Locate the string "TDAH" in the records below. Copy every line where it occurs.
Segment Start: Records for processing
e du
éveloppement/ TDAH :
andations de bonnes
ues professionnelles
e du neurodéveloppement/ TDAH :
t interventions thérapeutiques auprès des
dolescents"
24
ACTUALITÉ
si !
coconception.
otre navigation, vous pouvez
Segment End: Records for processing
Solution to the problem »
éveloppement/ TDAH :
e du neurodéveloppement/ TDAH :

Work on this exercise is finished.